Suddenly there were screams outside the house—blood-curdling shrieks that made the hairs on our arms stand up.
Then the horrible, angry voices came, yelling, “Kill them! Kill them! Kill them all!”
There was more screaming and cries for help, followed by, “Kill him! Kill him! Kill him!”
We panicked. Several of the women dived to the floor and hid under the bed. I was trembling so hard that I thought the floor was shaking. My eyes scoured the room for a place to hide, zeroing in on a small crawl space in the ceiling.
“We can hide up there,” I whispered, dragging a chair beneath the hole and scrambling up. I pulled another woman up, and together we hoisted the others through the hole. Then we waited for the pastor to return. We crouched in that cramped, stifling space until our clothes were soaked with sweat and we were gasping for air. Two hours later, Pastor Murinzi came back. He stood in the middle of the room and scratched his head with a stunned look on his face.
“Where are they? My God, I left them right here!”
I would have laughed if I wasn’t so frightened. “We’re up here!” I whispered, popping my head out of the hole.
The pastor shook his head, then told us to come down immediately so that he could talk to us. His face was still very troubled. “I know that you’re all scared, and you should be,” he said. “It’s gotten out of control out there. The killers are going into
everyone’s
homes. They haven’t come inside mine today, but they could at any time. Honestly, I don’t know what to do with you . . . I have to think it over.”

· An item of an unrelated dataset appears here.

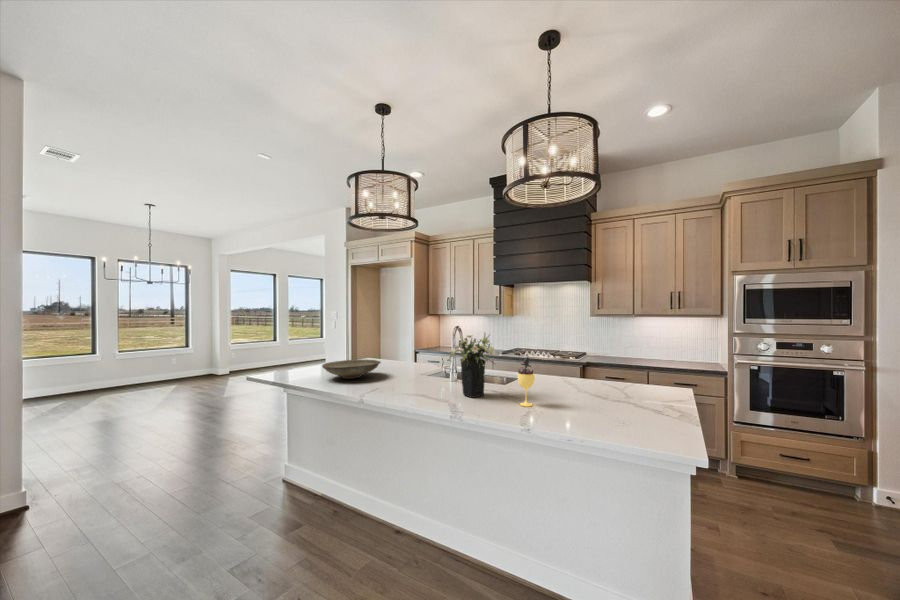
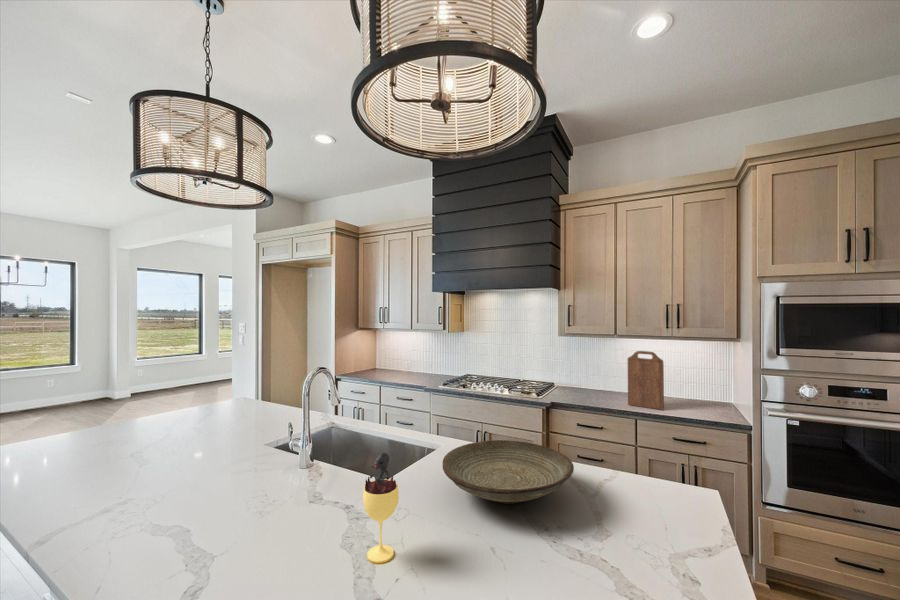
cutting board: none [642,325,668,365] -> present [628,351,664,410]
flower arrangement: present [447,334,499,398] -> none [235,389,347,522]
decorative bowl: present [322,360,381,379] -> present [442,440,574,504]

He must have seen our panic, because he came up with a solution very quickly. “Don’t worry, I won’t turn you out,” he assured us. “But you must listen very carefully. Early tomorrow morning, before anyone is awake, I will take you to another room, where you’ll stay until the killing stops. I will tell everyone in the house that I have sent you away. I’ll be the only one who knows you are here. Idle gossip could get us all killed. I’ve seen these killing sprees before—once the bloodlust is in the air, you can trust no one, not even your own children. If one person discovers you, you’re finished! And by God, I don’t want your blood in my house or on my hands.”
Then the pastor turned to me and said words that cut me like a knife: “Your brother and his friend can’t stay here. They must leave and fend for themselves. It’s too dangerous for me to protect men. As it is, you women are already too many for me to hide.”